Lawrence Livermore National Laboratory researchers have identified a mechanism that causes low clouds -- and their influence on Earth’s energy balance -- to respond differently to global warming, depending on their spatial pattern and location.
The results imply that studies relying solely on recent observed trends underestimated how much Earth will warm due to increased carbon dioxide. The research appears in the Oct. 31 edition of the journal, Nature Geosciences.
The research focused on clouds, which influence Earth's climate by reflecting incoming solar radiation and reducing outgoing thermal radiation. As the Earth's surface warms, the net radiative effect of clouds also changes, contributing a feedback to the climate system. If these cloud changes enhance the radiative cooling of the Earth, they act as a negative, dampening feedback on warming. Otherwise, they act as a positive, amplifying feedback on warming. The amount of global warming due to increased carbon dioxide is critically dependent on the sign and magnitude of the cloud feedback, making it an area of intense research.

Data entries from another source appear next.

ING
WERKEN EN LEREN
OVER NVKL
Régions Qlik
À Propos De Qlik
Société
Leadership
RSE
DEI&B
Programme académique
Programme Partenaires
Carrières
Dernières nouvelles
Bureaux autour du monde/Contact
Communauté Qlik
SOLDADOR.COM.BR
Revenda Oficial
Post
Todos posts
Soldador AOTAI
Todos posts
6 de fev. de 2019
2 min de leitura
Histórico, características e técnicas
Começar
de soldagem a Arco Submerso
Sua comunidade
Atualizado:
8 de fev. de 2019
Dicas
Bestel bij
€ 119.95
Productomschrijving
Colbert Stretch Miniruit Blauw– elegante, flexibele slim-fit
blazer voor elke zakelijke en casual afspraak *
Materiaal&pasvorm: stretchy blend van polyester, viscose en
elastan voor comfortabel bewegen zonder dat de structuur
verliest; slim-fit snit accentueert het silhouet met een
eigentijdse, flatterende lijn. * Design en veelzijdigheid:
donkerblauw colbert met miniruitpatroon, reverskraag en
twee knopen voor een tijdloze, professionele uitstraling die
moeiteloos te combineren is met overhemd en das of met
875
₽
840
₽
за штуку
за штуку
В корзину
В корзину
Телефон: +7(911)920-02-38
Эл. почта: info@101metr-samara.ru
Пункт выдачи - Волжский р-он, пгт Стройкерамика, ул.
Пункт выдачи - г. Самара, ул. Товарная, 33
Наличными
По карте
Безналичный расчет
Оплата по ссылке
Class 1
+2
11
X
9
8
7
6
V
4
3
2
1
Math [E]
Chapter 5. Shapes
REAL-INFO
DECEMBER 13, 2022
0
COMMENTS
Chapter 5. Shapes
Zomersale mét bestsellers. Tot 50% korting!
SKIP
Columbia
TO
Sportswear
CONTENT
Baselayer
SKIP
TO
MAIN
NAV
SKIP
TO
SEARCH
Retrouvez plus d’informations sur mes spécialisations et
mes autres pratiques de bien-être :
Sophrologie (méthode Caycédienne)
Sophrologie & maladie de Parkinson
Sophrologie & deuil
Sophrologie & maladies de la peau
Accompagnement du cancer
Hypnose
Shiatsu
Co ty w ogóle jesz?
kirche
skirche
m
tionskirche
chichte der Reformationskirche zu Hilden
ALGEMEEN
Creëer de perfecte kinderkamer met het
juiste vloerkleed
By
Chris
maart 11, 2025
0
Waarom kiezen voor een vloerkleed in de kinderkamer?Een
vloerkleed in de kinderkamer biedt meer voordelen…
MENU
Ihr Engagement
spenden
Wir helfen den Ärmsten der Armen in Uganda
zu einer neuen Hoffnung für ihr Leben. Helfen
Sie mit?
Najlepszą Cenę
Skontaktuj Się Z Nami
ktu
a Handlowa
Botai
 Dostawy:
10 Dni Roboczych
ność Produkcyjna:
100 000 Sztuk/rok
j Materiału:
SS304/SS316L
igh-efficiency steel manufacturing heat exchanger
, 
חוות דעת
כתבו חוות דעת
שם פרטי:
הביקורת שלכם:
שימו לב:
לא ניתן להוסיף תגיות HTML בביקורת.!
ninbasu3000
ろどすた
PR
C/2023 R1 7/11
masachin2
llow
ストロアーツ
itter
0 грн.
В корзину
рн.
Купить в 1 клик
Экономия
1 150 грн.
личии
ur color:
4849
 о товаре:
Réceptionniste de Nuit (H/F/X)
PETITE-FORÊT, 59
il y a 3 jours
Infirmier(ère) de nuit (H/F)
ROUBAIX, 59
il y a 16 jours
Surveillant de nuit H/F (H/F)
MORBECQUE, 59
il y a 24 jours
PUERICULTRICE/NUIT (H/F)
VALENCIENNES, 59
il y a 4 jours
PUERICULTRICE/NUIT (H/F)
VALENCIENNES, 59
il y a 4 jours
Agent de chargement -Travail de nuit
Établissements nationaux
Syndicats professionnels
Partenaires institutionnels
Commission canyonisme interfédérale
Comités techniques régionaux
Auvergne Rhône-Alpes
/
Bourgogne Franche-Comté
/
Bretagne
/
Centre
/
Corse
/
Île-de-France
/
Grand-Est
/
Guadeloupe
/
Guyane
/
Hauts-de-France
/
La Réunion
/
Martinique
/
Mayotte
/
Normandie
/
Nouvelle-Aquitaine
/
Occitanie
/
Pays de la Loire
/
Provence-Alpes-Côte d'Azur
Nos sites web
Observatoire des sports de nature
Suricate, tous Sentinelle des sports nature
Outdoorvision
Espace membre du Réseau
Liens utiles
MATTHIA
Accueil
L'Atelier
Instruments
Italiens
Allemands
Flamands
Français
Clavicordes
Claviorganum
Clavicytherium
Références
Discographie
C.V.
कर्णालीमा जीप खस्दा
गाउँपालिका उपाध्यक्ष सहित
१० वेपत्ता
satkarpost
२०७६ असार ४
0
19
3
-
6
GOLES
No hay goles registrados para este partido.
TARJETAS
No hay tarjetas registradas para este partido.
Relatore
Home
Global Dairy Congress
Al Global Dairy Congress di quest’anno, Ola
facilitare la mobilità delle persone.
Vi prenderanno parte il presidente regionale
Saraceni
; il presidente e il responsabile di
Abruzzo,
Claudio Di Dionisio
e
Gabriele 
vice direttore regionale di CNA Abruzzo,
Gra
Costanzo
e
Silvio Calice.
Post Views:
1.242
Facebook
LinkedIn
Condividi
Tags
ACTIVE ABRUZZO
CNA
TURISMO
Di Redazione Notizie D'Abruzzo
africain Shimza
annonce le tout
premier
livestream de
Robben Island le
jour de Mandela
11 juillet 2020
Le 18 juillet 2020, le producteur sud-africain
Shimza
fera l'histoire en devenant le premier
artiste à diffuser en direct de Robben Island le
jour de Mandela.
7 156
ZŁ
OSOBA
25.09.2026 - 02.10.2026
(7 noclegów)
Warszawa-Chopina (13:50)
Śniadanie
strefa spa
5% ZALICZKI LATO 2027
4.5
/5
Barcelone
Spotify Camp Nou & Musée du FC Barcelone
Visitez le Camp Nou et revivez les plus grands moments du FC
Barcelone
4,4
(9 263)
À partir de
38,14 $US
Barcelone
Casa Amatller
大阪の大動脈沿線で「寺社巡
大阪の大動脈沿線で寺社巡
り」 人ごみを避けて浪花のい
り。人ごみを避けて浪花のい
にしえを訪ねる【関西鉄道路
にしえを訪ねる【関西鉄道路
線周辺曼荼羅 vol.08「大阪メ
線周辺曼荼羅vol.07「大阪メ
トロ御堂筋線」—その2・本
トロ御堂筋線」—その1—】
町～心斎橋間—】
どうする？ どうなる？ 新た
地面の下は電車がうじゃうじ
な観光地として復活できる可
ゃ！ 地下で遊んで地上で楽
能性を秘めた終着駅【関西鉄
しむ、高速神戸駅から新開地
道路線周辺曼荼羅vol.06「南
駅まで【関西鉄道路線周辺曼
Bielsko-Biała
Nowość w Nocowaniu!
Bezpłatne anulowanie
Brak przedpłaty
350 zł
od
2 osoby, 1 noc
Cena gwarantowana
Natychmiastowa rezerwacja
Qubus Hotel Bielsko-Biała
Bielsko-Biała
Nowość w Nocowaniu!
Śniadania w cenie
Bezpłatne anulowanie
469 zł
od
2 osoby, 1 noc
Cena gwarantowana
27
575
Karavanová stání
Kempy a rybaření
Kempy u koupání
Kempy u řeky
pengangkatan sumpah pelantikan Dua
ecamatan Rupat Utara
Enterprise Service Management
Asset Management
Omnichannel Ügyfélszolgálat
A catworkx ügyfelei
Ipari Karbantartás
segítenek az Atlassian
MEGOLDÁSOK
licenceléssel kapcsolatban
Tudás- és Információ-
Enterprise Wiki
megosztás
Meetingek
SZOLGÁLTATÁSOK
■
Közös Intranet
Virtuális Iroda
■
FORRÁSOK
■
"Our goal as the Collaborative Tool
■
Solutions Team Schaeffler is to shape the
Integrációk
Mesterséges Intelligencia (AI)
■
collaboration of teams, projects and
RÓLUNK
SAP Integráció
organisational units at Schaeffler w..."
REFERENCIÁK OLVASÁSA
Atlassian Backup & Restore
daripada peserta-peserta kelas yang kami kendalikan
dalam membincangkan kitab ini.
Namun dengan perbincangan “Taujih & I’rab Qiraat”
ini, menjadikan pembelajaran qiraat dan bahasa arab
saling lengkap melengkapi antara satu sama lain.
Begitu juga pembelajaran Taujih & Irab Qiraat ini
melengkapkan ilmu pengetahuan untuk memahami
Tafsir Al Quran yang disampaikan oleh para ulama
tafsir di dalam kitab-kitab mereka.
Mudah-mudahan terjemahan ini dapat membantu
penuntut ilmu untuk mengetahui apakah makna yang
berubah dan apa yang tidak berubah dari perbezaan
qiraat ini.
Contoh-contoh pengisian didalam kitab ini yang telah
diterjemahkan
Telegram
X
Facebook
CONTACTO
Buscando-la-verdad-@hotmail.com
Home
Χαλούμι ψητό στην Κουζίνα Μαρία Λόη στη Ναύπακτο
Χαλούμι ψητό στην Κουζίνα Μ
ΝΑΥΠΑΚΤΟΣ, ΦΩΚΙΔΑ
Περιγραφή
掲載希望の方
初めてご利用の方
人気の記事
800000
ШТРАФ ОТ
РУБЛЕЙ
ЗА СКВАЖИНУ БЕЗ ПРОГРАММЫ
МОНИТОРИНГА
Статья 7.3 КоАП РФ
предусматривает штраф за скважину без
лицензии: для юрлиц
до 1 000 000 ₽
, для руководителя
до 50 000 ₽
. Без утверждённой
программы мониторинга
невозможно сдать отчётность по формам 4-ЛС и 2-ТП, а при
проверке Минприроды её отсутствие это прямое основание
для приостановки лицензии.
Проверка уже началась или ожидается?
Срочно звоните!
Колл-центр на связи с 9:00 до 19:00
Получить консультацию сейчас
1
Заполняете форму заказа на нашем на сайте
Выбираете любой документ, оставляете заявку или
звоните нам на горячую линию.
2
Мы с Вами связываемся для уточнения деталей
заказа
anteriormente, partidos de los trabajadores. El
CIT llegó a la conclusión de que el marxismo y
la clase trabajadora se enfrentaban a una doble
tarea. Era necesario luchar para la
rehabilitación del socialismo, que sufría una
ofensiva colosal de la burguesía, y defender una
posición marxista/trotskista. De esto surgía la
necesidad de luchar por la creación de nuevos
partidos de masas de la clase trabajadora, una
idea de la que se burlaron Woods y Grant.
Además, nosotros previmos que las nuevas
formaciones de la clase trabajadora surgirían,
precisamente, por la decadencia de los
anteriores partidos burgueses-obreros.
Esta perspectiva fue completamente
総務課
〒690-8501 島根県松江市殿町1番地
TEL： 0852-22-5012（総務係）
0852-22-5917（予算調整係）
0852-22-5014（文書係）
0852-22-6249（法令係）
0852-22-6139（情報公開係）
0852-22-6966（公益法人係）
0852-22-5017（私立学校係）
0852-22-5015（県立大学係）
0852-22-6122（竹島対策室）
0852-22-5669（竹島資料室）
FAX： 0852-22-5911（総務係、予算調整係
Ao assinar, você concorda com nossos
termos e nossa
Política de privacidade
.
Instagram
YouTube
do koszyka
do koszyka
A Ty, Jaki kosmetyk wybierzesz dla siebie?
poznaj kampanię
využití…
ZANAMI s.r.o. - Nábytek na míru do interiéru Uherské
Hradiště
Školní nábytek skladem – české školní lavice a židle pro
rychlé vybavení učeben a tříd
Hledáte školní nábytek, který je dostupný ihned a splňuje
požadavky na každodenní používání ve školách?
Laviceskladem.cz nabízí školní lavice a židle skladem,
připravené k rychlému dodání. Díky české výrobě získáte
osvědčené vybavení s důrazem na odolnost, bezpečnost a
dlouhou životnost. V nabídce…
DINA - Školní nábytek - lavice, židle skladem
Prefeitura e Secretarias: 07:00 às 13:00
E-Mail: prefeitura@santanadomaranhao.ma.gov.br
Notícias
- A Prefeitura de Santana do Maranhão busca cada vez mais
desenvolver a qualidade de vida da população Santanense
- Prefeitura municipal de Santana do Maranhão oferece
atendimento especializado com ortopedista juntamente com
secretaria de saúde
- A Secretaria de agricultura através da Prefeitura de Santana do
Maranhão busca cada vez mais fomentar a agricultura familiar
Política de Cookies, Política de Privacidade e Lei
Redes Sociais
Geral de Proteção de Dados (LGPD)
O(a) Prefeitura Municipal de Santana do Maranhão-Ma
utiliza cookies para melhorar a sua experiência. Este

The researchers showed that the strength of the cloud feedback simulated by a climate model exhibits large fluctuations depending on the time period. Despite having a positive cloud feedback in response to long-term projected global warming, the model exhibits a strong negative cloud feedback over the last 30 years. At the heart of this difference are low-level clouds in the tropics, which strongly cool the planet by reflecting solar radiation to space.
“With a combination of climate model simulations and satellite observations, we found that the trend of low-level cloud cover over the last three decades differs substantially from that under long-term global warming,” said Chen Zhou, lead author of the paper.
“The key difference is the spatial pattern of global warming,” said Mark Zelinka, LLNL climate scientist and co-author of the study. “Not every degree of global warming is created equal, in terms of its effect on low clouds.”
In response to increased carbon dioxide, climate models predict a nearly uniform warming of the planet that favors reductions in highly reflective low clouds and a positive feedback. In contrast, over the last 30 years, tropical surface temperatures have increased in regions where air ascends and decreased where air descends.
“This particular pattern of warming is nearly optimal for enhancing low cloud coverage because it increases low-level atmospheric stability that keeps the lower atmosphere moist and cloudy,” said Stephen Klein, the third co-author.
“Most satellite data starts around 1980, so linear trends over the last three decades are often used to make inferences about long-term global warming and to estimate climate sensitivity,” Zhou said. “Our results indicate that cloud feedback and climate sensitivity calculated from recently observed trends may be underestimated, since the warming pattern during this period is so unique.”
Global temperature has gradually increased over the instrumental record due to increased greenhouse gas concentrations. But superimposed on this warming are large temperature fluctuations due to natural internal variability of the climate system, as well as influences from volcanic eruptions, aerosol pollution and solar variability. Whereas warming due to CO2 tends to be relatively spatially uniform, surface temperature trends due to internal climate variability and aerosol pollution are highly non-uniform, with trends on one side of an ocean basin often opposing those on the other. Trends computed over short time periods are often strongly influenced by factors other than CO2 and can be highly misleading indicators of what to expect under CO2-forced global warming.
The team emphasized that clouds are particularly sensitive to subtle differences in surface warming patterns, and researchers must carefully account for such pattern effects when making inferences about cloud feedback and climate sensitivity from observations over short time periods.
The work was funded by the Regional and Global Climate Modeling Program of the Office of Science at the Department of Energy (DOE) under the project, “Identifying Robust Cloud Feedbacks in Observations and Models.”